**Exercise instructions**
The answer must consist of every line in the records below that contains the string "recent".

**Information provided**
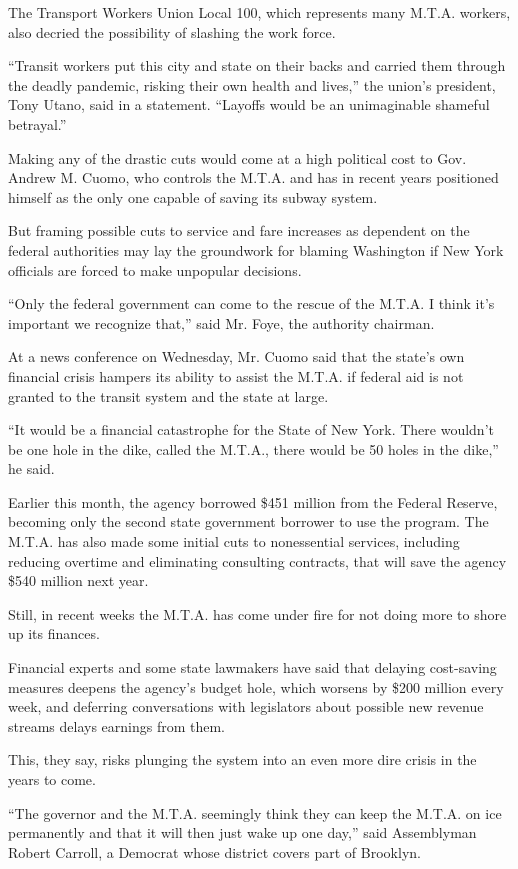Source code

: The Transport Workers Union Local 100, which represents many M.T.A.
workers, also decried the possibility of slashing the work force.

``Transit workers put this city and state on their backs and carried
them through the deadly pandemic, risking their own health and lives,''
the union's president, Tony Utano, said in a statement. ``Layoffs would
be an unimaginable shameful betrayal.''

Making any of the drastic cuts would come at a high political cost to
Gov. Andrew M. Cuomo, who controls the M.T.A. and has in recent years
positioned himself as the only one capable of saving its subway system.

But framing possible cuts to service and fare increases as dependent on
the federal authorities may lay the groundwork for blaming Washington if
New York officials are forced to make unpopular decisions.

``Only the federal government can come to the rescue of the M.T.A. I
think it's important we recognize that,'' said Mr. Foye, the authority
chairman.

At a news conference on Wednesday, Mr. Cuomo said that the state's own
financial crisis hampers its ability to assist the M.T.A. if federal aid
is not granted to the transit system and the state at large.

``It would be a financial catastrophe for the State of New York. There
wouldn't be one hole in the dike, called the M.T.A., there would be 50
holes in the dike,'' he said.

Earlier this month, the agency borrowed \$451 million from the Federal
Reserve, becoming only the second state government borrower to use the
program. The M.T.A. has also made some initial cuts to nonessential
services, including reducing overtime and eliminating consulting
contracts, that will save the agency \$540 million next year.

Still, in recent weeks the M.T.A. has come under fire for not doing more
to shore up its finances.

Financial experts and some state lawmakers have said that delaying
cost-saving measures deepens the agency's budget hole, which worsens by
\$200 million every week, and deferring conversations with legislators
about possible new revenue streams delays earnings from them.

This, they say, risks plunging the system into an even more dire crisis
in the years to come.

``The governor and the M.T.A. seemingly think they can keep the M.T.A.
on ice permanently and that it will then just wake up one day,'' said
Assemblyman Robert Carroll, a Democrat whose district covers part of
Brooklyn.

**Worked solution**
Gov. Andrew M. Cuomo, who controls the M.T.A. and has in recent years
Still, in recent weeks the M.T.A. has come under fire for not doing more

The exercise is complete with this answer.